9 May 2017
By Bryan Smyth
bryan@TheCork.ie
The Green Party in Cork said that serious gorse fires – like the the blazes that broke out yesterday at Skibbereen and Schull, and recently in Gougane Barra, Kealkill, and the Sheepshead and Beara peninsulas – will become more prevalent if Minister for Heritage, Heather Humphreys, gets her way and passes the deeply flawed Heritage Bill, according to the Cork Greens.
Last minute amendments introduced by Minister Humphreys in the Seanad, after the Green Party, Civil Engagement Group, Labour, and Sinn Féin had won concessions to tone down the so-called ‘slash and burn bill’, would extend the season for hedge cutting and gorse burning.

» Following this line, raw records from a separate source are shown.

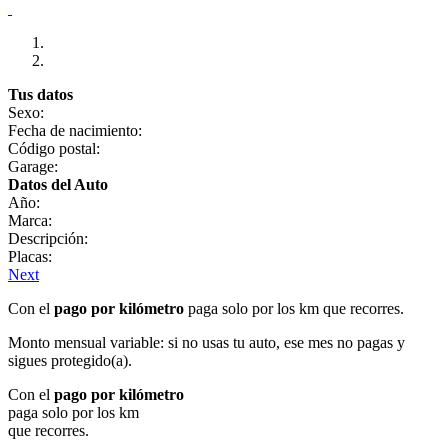
Tus datos
Sexo:
Fecha de nacimiento:
Código postal:
Garage:
Datos del Auto
Año:
Marca:
Descripción:
Placas:
Next
Con el
pago por kilómetro
paga solo por los km que recorres.
Monto mensual variable: si no usas tu auto, ese mes no pagas y
sigues protegido(a).
Con el
pago por kilómetro
paga solo por los km
que recorres.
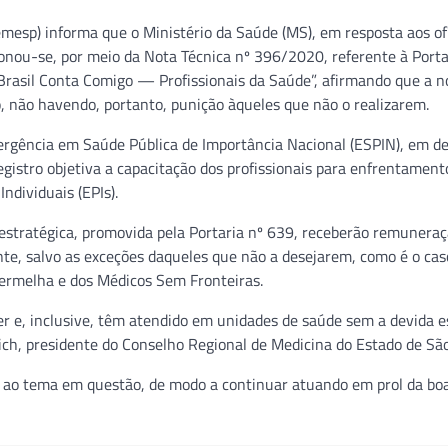
mesp) informa que o Ministério da Saúde (MS), em resposta aos ofí
nou-se, por meio da Nota Técnica nº 396/2020, referente à Porta
 Brasil Conta Comigo — Profissionais da Saúde”, afirmando que a 
, não havendo, portanto, punição àqueles que não o realizarem.
rgência em Saúde Pública de Importância Nacional (ESPIN), em de
egistro objetiva a capacitação dos profissionais para enfrentament
dividuais (EPIs).
 estratégica, promovida pela Portaria nº 639, receberão remuneraç
nte, salvo as exceções daqueles que não a desejarem, como é o cas
Vermelha e dos Médicos Sem Fronteiras.
 e, inclusive, têm atendido em unidades de saúde sem a devida e
ch, presidente do Conselho Regional de Medicina do Estado de São
o ao tema em questão, de modo a continuar atuando em prol da bo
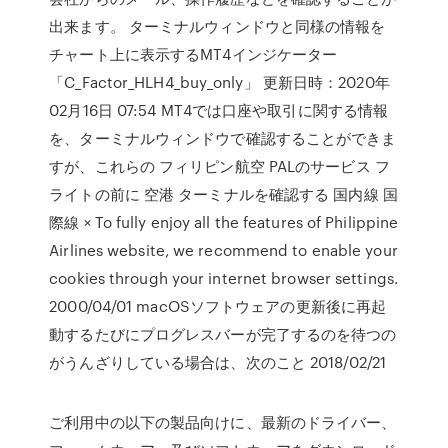
出来ます。 ターミナルウィンドウと同様の情報を
チャート上に表示するMT4インジケーター
「C_Factor_HLH4_buy_only」 更新日時：2020年
02月16日 07:54 MT4では口座や取引に関する情報
を、ターミナルウィンドウで確認することができま
すが、これらの フィリピン航空 PALのサービス フ
ライトの前に 空港 ターミナルを確認する 国内線 国
際線 × To fully enjoy all the features of Philippine
Airlines website, we recommend to enable your
cookies through your internet browser settings.
2000/04/01 macOSソフトウェアの更新後に再起
動するたびにプログレスバーが完了するのを待つの
がうんざりしている場合は、次のこと 2018/02/21
ご利用中の以下の製品向けに、最新のドライバー、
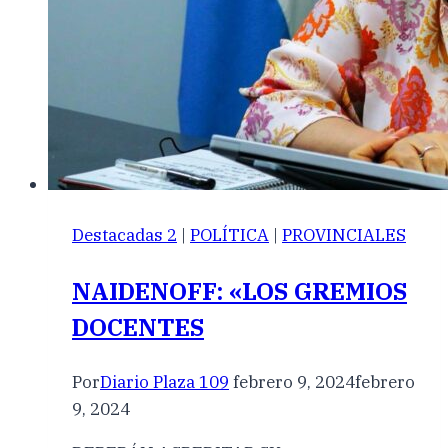
Destacadas 2
|
POLÍTICA
|
PROVINCIALES
NAIDENOFF: «LOS GREMIOS
DOCENTES
Por
Diario Plaza 109
febrero 9, 2024
febrero
9, 2024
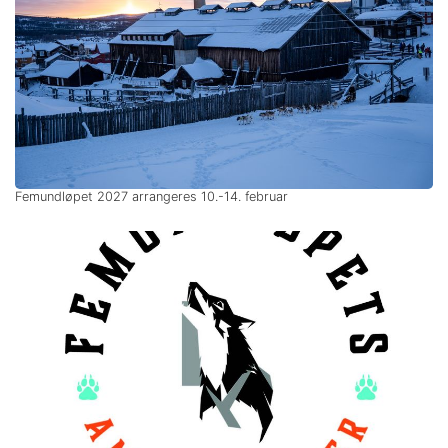
Femundløpet 2027 arrangeres 10.-14. februar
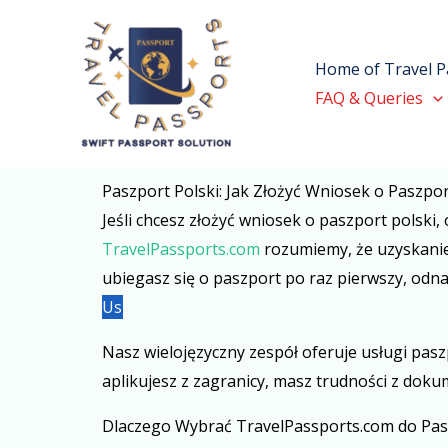
Skip
to
Home of Travel P
content
FAQ & Queries
Paszport Polski: Jak Złożyć Wniosek o Paszpor
Jeśli chcesz złożyć wniosek o paszport polski,
TravelPassports.com
rozumiemy, że uzyskanie
ubiegasz się o paszport po raz pierwszy, odna
Us
Nasz wielojęzyczny zespół oferuje usługi pas
aplikujesz z zagranicy, masz trudności z doku
Dlaczego Wybrać TravelPassports.com do Pas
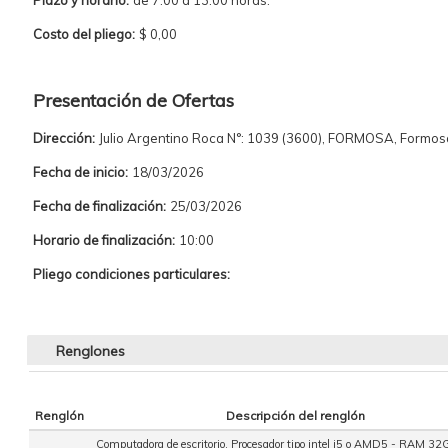
Plazo y horario:
de 7:00 a 13:00 horas.
Costo del pliego:
$ 0,00
Presentación de Ofertas
Dirección:
Julio Argentino Roca N°: 1039 (3600), FORMOSA, Formos
Fecha de inicio:
18/03/2026
Fecha de finalización:
25/03/2026
Horario de finalización:
10:00
Pliego condiciones particulares:
Renglones
Renglón
Descripción del renglón
Computadora de escritorio. Procesador tipo intel i5 o AMD5 - RAM 32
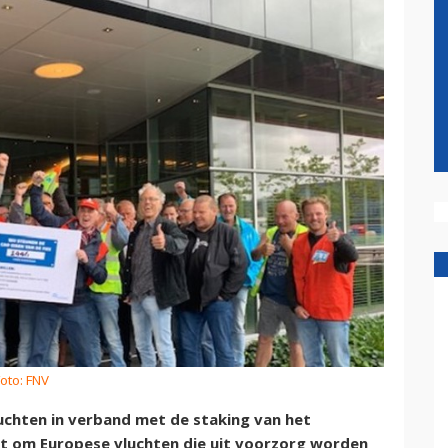
oto: FNV
chten in verband met de staking van het
 om Europese vluchten die uit voorzorg worden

Green Party representative for Cork South Central, Lorna Bogue, said: “Incredibly beautiful landscapes have been devastated by massive fires in recent weeks. We have seen the devastation locally, with the fires in West Cork. Gorse fires threaten lives and livelihoods – the Government must ensure proper enforcement of the legislation dealing with gorse burning, and abandon plans to extend the burning season into March.”
Her words were echoed by the party’s representative in North South, Oliver Moran, who said: “No-one can condone burning at this time of year. It’s completely against the law and you can see the devastation it causes. It’s incomprehensible that the Minister would actually be considering encouraging further burning late into Spring. When you see the energy that the emergency services, volunteers and Defence Forces have to put into controlling these blazes – and the upset that people have hearing the screams of animals being burned alive – you just have to wonder what she is thinking.”
Green Party senator, Grace O’Sullivan, said: “Gorse fires are destructive and dangerous. Some burning is healthy and important, but the recent spate of fires are out of control. Burning is illegal from 1st March through to September, yet the country has been burning continuously all March, April and now into May. There is little chance that all these fires were accidental. The Government needs to act to support the National Parks and Wildlife Service in their hard work to prevent these catastrophes from happening. Enforcement is essential to deter illegal fires. At present, no farmers have been sanctioned under Single Farm Payment rules for illegal gorse fires.”
“On the back of these fires, Minister Humphreys must reconsider her obsession with extending the burning season through the Heritage Bill. The Heritage Bill has just passed in the Seanad despite huge opposition from numerous groups and 27,000+ citizens. It aims to extend burning into March legally, worsening the problem and doing untold damage to nesting birds and setting dangerous fires at a time that we can now obviously see is too warm and dry for burning to be done safely.”